- _EXERCICES_:
#1 Selon la déclaration commune, combien de pays la Coalition pour la liberté en ligne regroupe-t-elle ?
#2 Dans les lignes de données ci-dessous, reprenez le passage qui va de la première ligne jusqu'à la ligne contenant « Logged time: 4,52,57 » incluse, en remplaçant « clock » par « wall clock » sans rien changer d'autre. Laissez les images de côté.

---------- EXTRAIT DU TEXTE ----------

Déclaration commune de la Coalition pour la liberté en ligne sur l’Intelligence Artificielle et les Droits de la Personne
La Coalition pour la liberté en ligne regroupe 32 pays fermement déterminés à promouvoir et à protéger les droits de la personne et les libertés fondamentales, en ligne et hors ligne. Nous sommes résolus à travailler ensemble pour assurer la liberté sur Internet et les droits de la personne pour les individus dans le monde entier — y compris les libertés d’expression, d’association et de réunion pacifique, ainsi que les droits liés à la vie privée.
La Coalition pour la liberté en ligne reconnaît que les systèmes d’intelligence artificielle (IA)Note de bas de page 1 offrent des possibilités sans précédent en matière de développement humain et d’innovation, et qu’ils peuvent être une source d’avantages sociaux et économiques, en plus de contribuer à protéger et à promouvoir les droits de la personne et les libertés fondamentales. Lorsque développés et utilisés dans le plein respect des droits de la personne, les systèmes d’IA peuvent compléter les efforts humains dans des domaines comme la santé publique, la santé de précision et les sciences de l’environnement, et cela de manière à améliorer la vie des gens et à soutenir les objectifs de développement durable des Nations Unies. Le rôle des États est essentiel pour que tous bénéficient de ces avantages.

---------- DONNÉES FOURNIES ----------

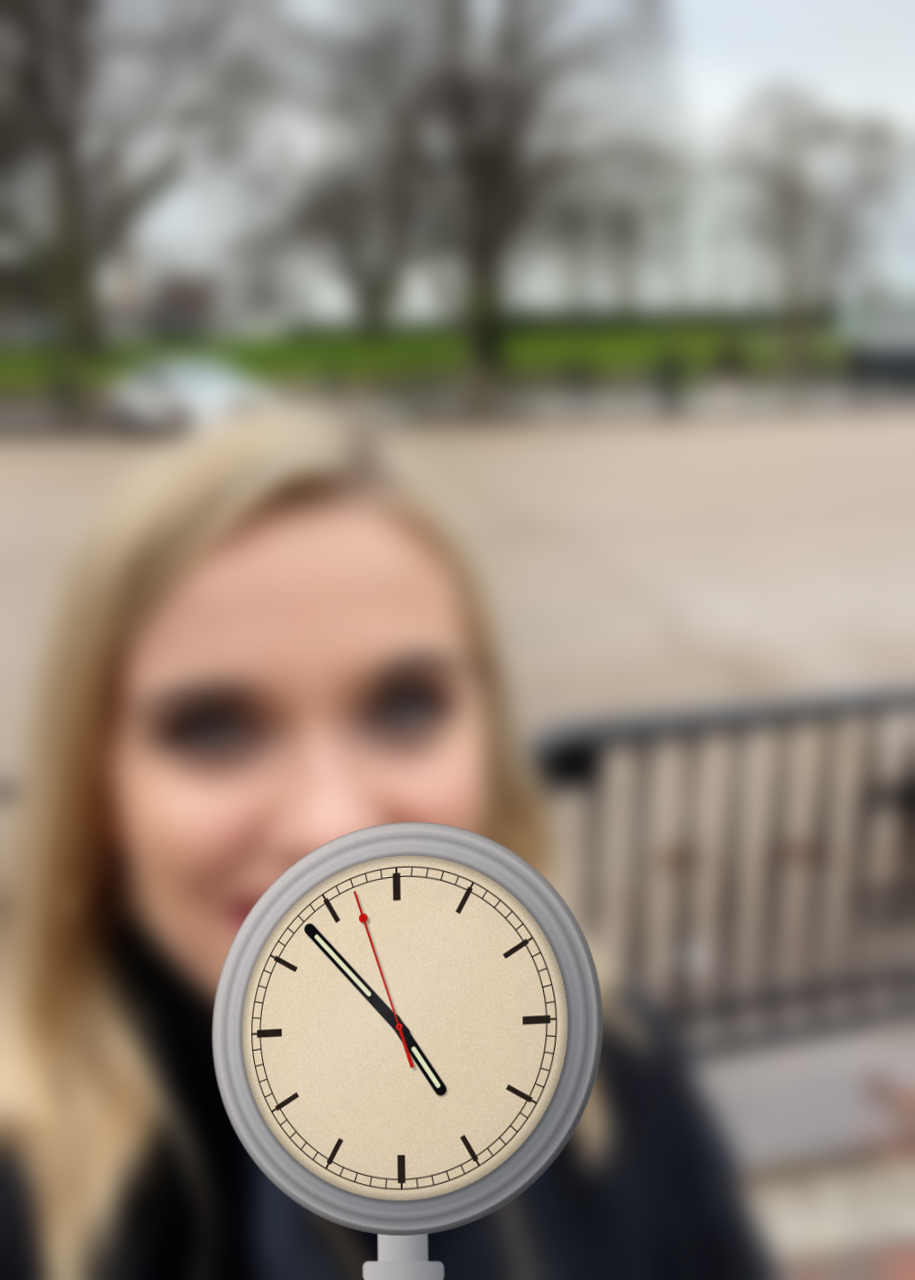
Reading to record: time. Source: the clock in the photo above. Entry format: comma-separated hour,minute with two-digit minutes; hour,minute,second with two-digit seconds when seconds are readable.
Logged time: 4,52,57
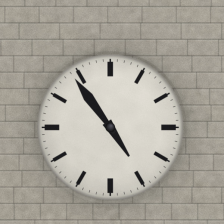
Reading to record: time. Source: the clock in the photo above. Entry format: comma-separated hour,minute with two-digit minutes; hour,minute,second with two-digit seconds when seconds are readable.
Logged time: 4,54
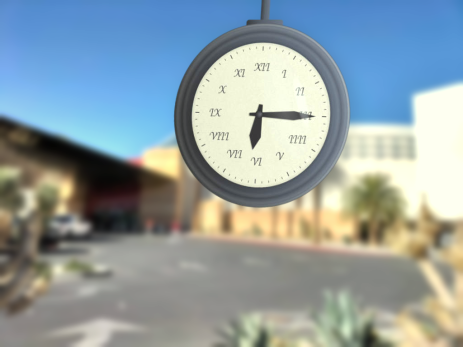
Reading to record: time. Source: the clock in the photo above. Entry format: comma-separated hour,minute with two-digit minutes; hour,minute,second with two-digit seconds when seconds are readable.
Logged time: 6,15
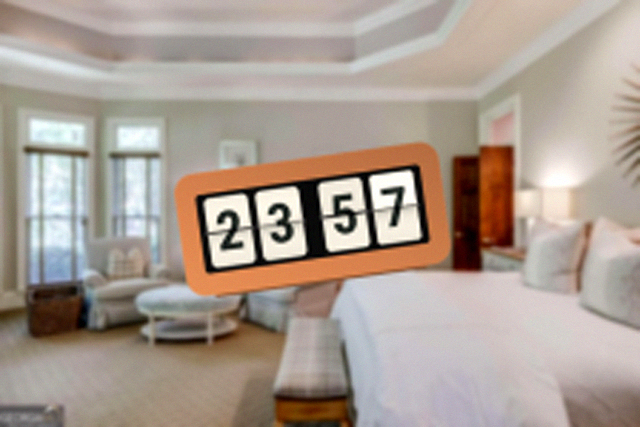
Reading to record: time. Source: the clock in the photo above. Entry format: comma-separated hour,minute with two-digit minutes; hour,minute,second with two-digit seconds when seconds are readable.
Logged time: 23,57
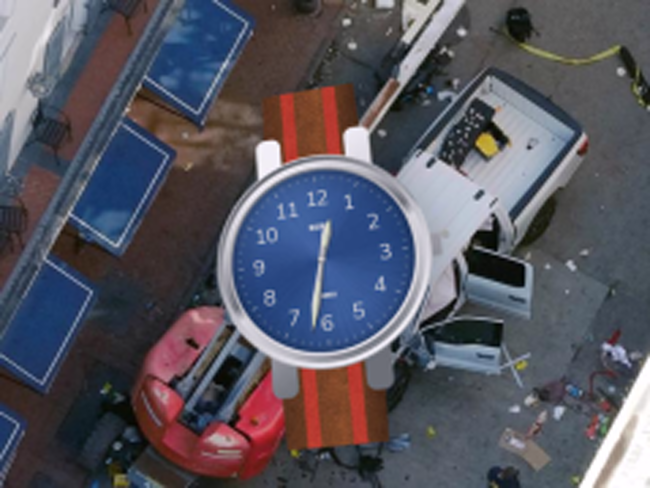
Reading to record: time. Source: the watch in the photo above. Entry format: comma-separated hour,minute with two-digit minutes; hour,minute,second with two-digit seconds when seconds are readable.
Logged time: 12,32
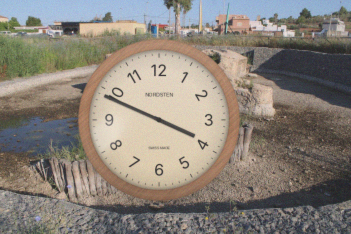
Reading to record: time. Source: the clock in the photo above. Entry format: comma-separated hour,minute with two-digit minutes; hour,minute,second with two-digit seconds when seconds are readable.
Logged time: 3,49
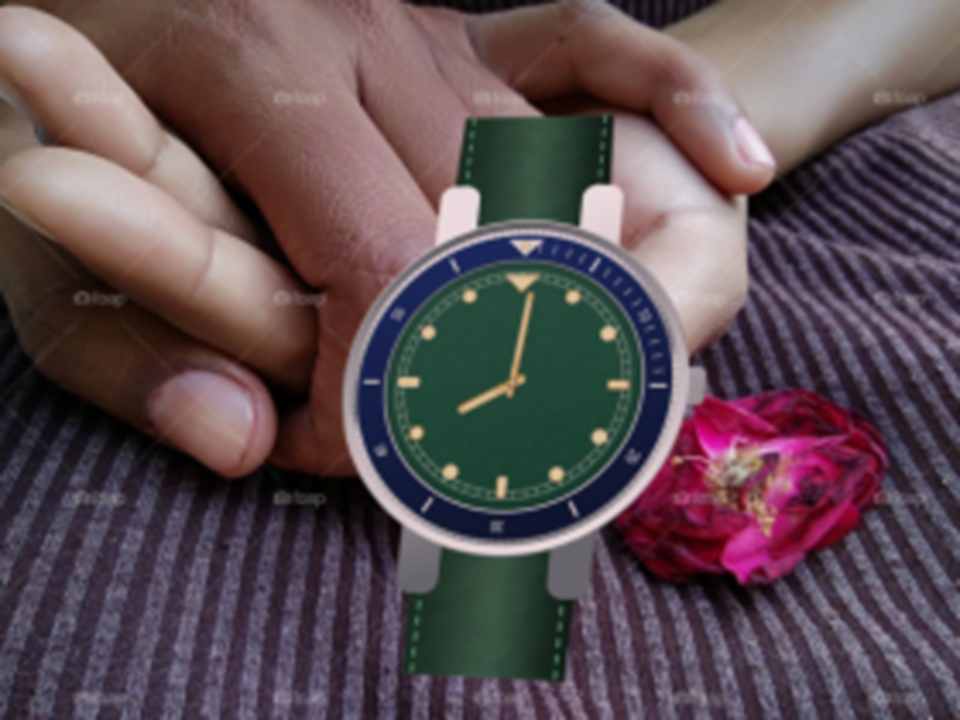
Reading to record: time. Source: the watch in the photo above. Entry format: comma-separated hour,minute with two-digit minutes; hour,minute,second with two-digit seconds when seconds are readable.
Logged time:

----------

- _RÉPONSES PAR EXERCICE_:
#1 32 pays.

#2
Reading to record: time. Source: the wall clock in the photo above. Entry format: comma-separated hour,minute with two-digit minutes; hour,minute,second with two-digit seconds when seconds are readable.
Logged time: 4,52,57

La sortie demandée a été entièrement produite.